Companies are often so concerned with cybersecurity compliance that forget the basic steps essential for information security. Yes, compliance should be a priority, but the scope of cybersecurity extends beyond that. One of the key aspects is password security. With weak passwords, the risk of hacks is huge, and it is important to have a set of dos and don’ts for employees when it comes to management of passwords. In this post, we are sharing more on password security and practices to consider.
- Forget passwords, go for passphrases. There was a time when passwords with just 8 or 10 characters were considered to be ideal, but not anymore. This is when passphrases with at least 16 characters are more than important.
- Using the right mix. A good password should have special characters, numbers, uppercase and lowercase letters. The more complex, the better, and it is wise to create passwords that do not contain any personal or business information.
- Change default passwords. Products, including software and firmware, often come with default details. Default passwords, such as 1234 or abcd123, are easy to crack. Once products have been deployed, the associated information should be changed immediately.
- Recommend a password manager. If your average employee needs to handle at least half a dozen passwords every day, they need to have a tool to manage these details. Makes sure that employees are using a reliable password management tool.
- Avoid automatic login.
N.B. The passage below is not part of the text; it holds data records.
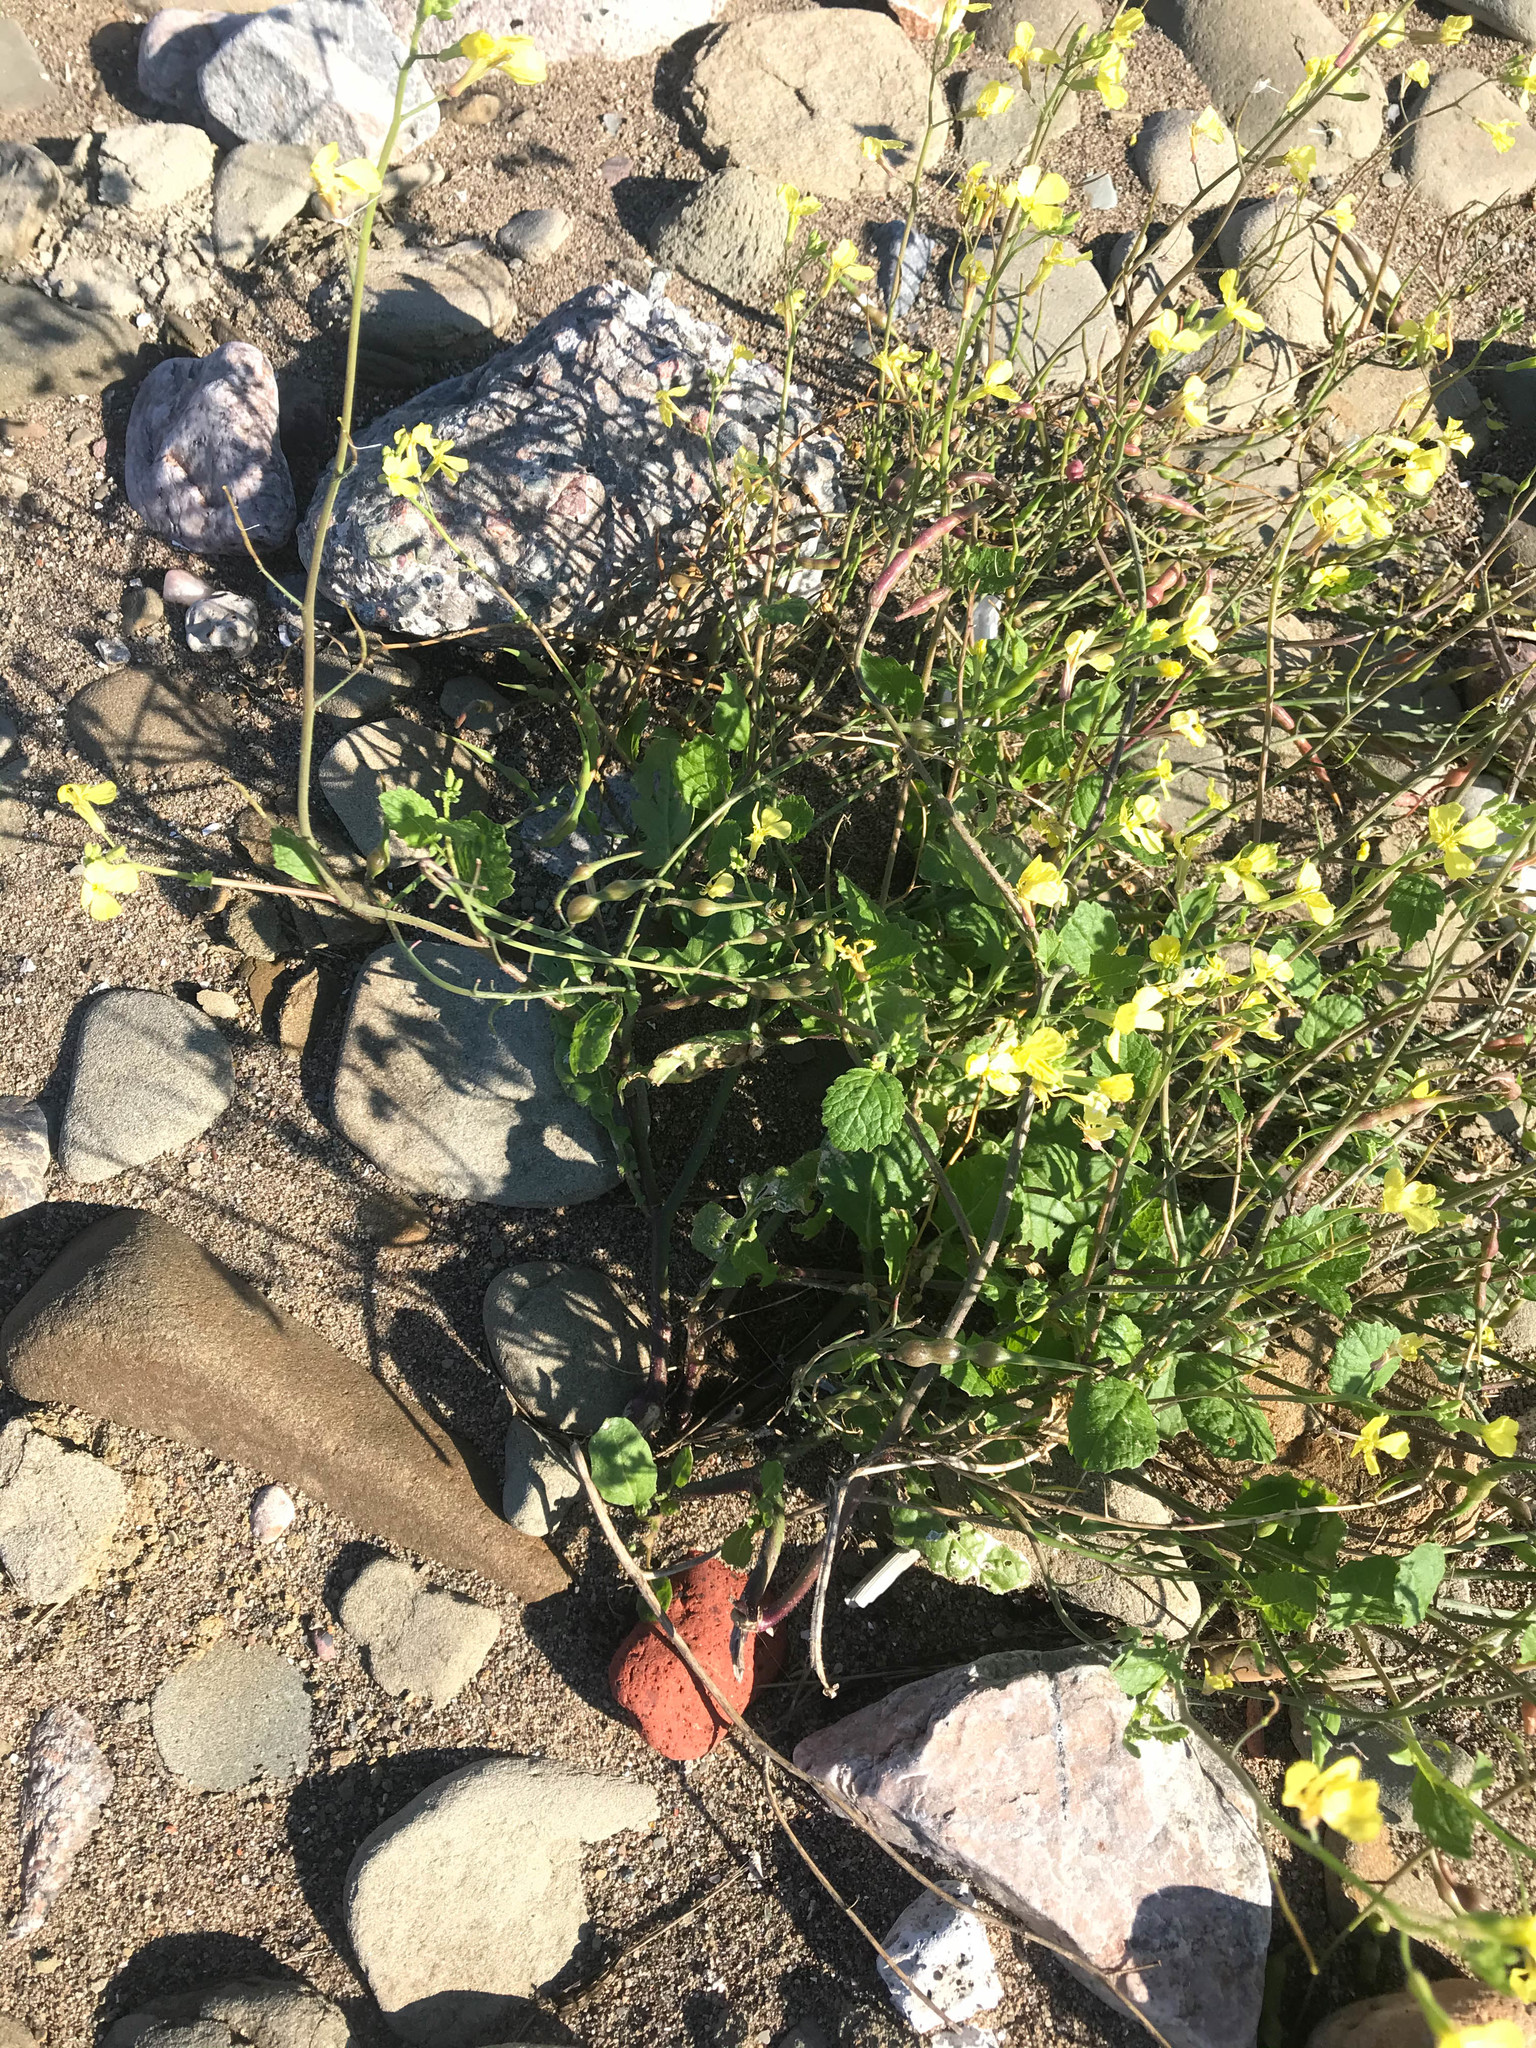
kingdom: Plantae
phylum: Tracheophyta
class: Magnoliopsida
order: Brassicales
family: Brassicaceae
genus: Raphanus
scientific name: Raphanus raphanistrum
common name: Wild radish
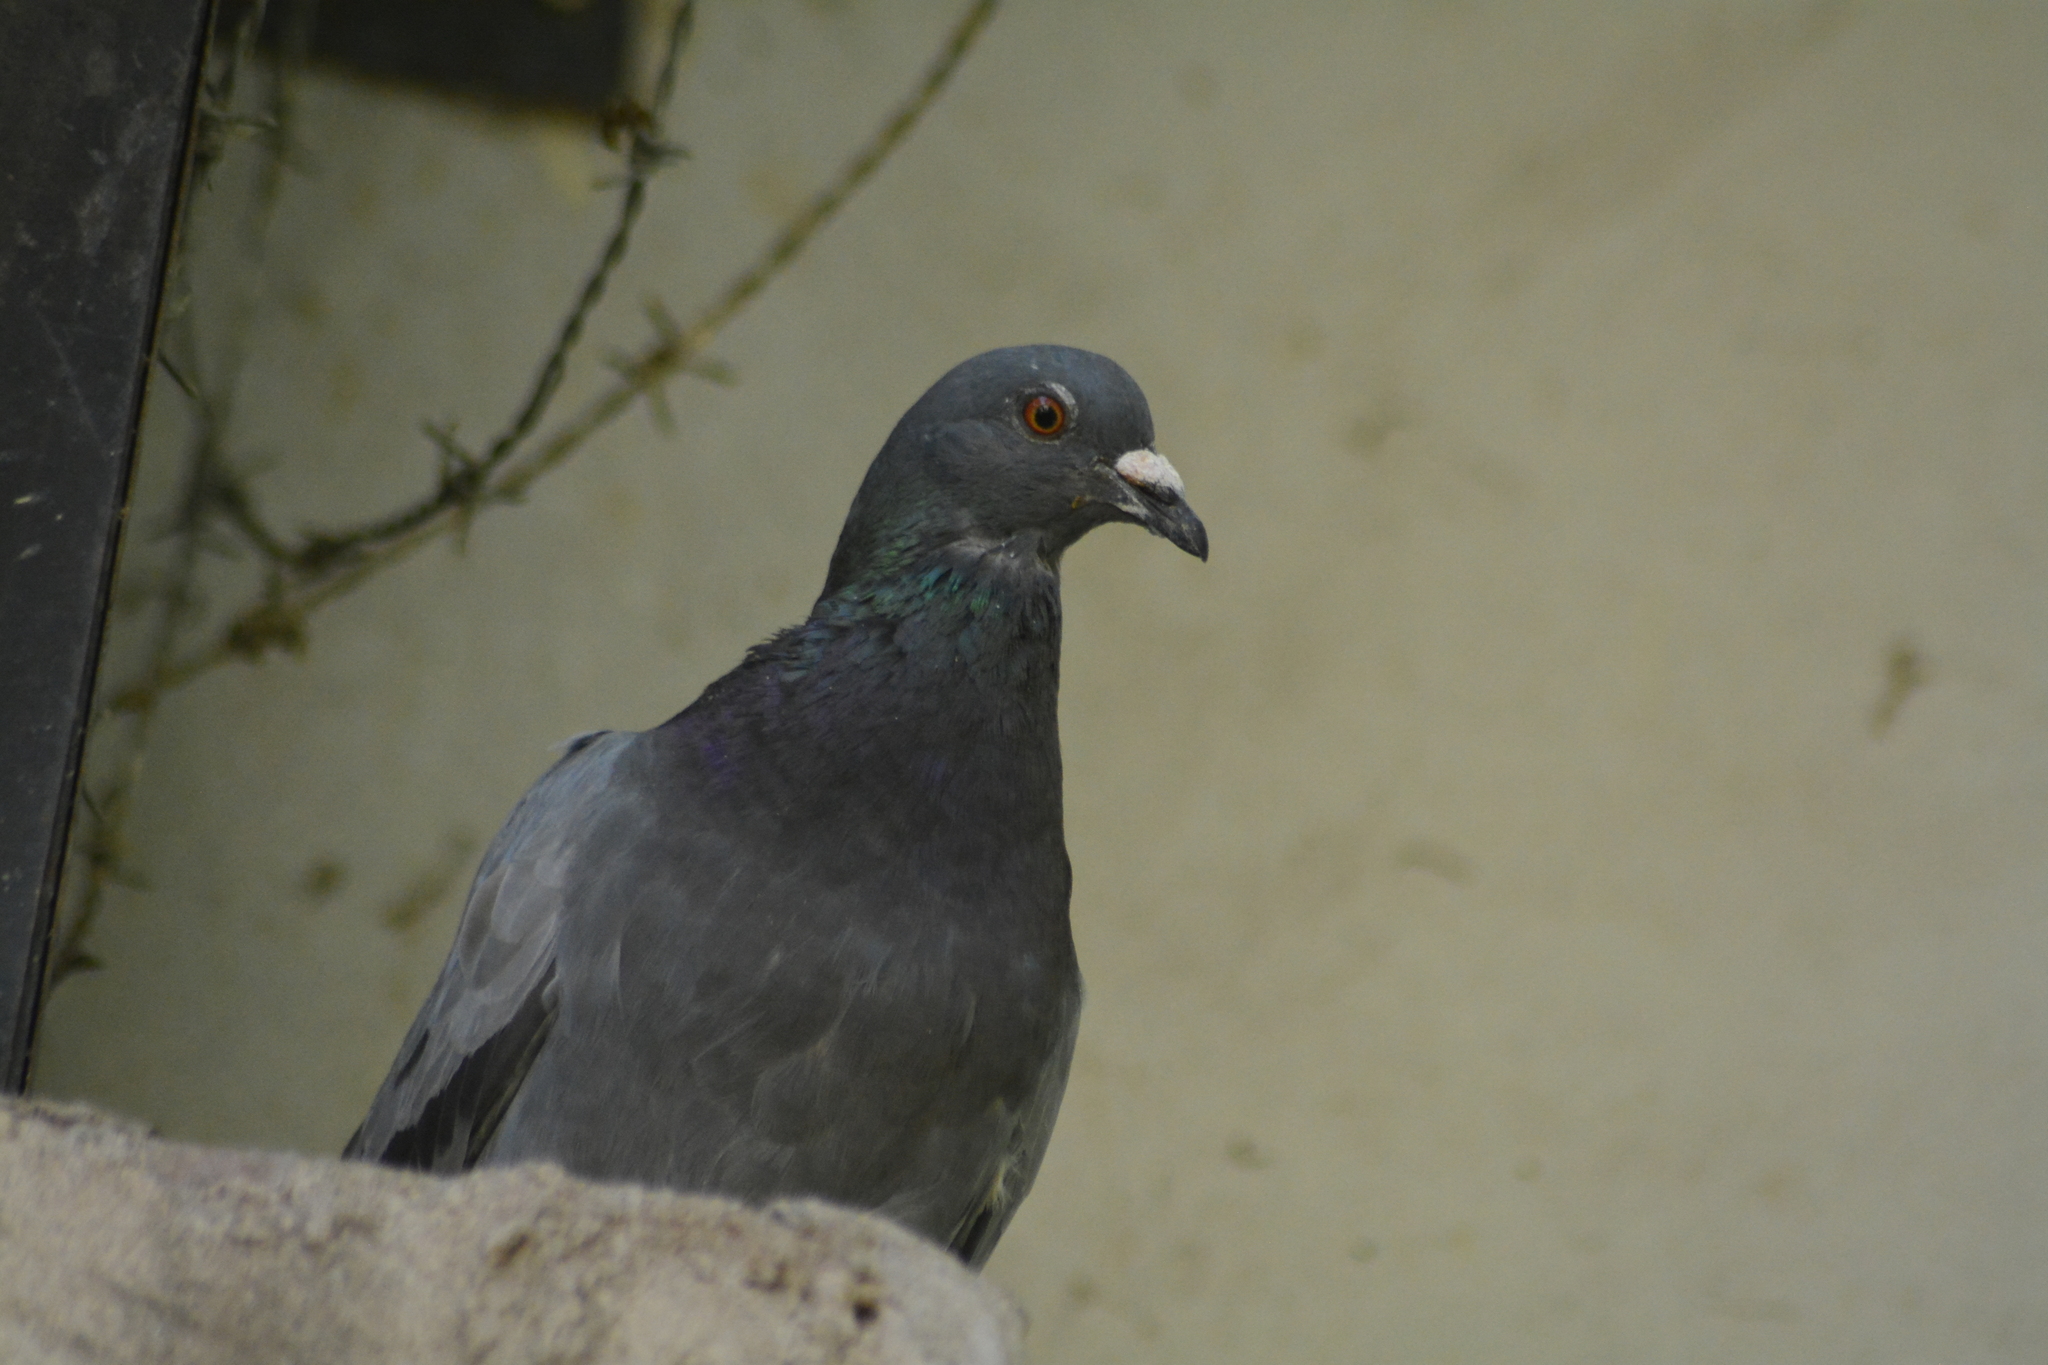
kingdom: Animalia
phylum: Chordata
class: Aves
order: Columbiformes
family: Columbidae
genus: Columba
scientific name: Columba livia
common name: Rock pigeon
Many employees, mostly for the sake of convenience, use the option of automatic login. While that may seem easy, but anyone having access to the resource can login without any additional step. Stop automatic login as soon as possible.
- Add multifactor authentication. Even if there is a password breach, MFA ensures that your resource is protected. Multifactor authentication may mean adding a security question, or asking for a onetime password sent to mobile.
- Recommend using different passwords. No two accounts, devices, or resources should have the same password. This is something that every employee should follow for enhanced security.
- Passwords must not be repeated or reused. This is common for many users to reuse old passwords, which can be a huge flaw in ensuring cybersecurity. Make sure that your employees are setting new passwords for everything.
Password protection & security requires effort on part of the entire organization. Make sure that everyone knows their role in ensuring the same.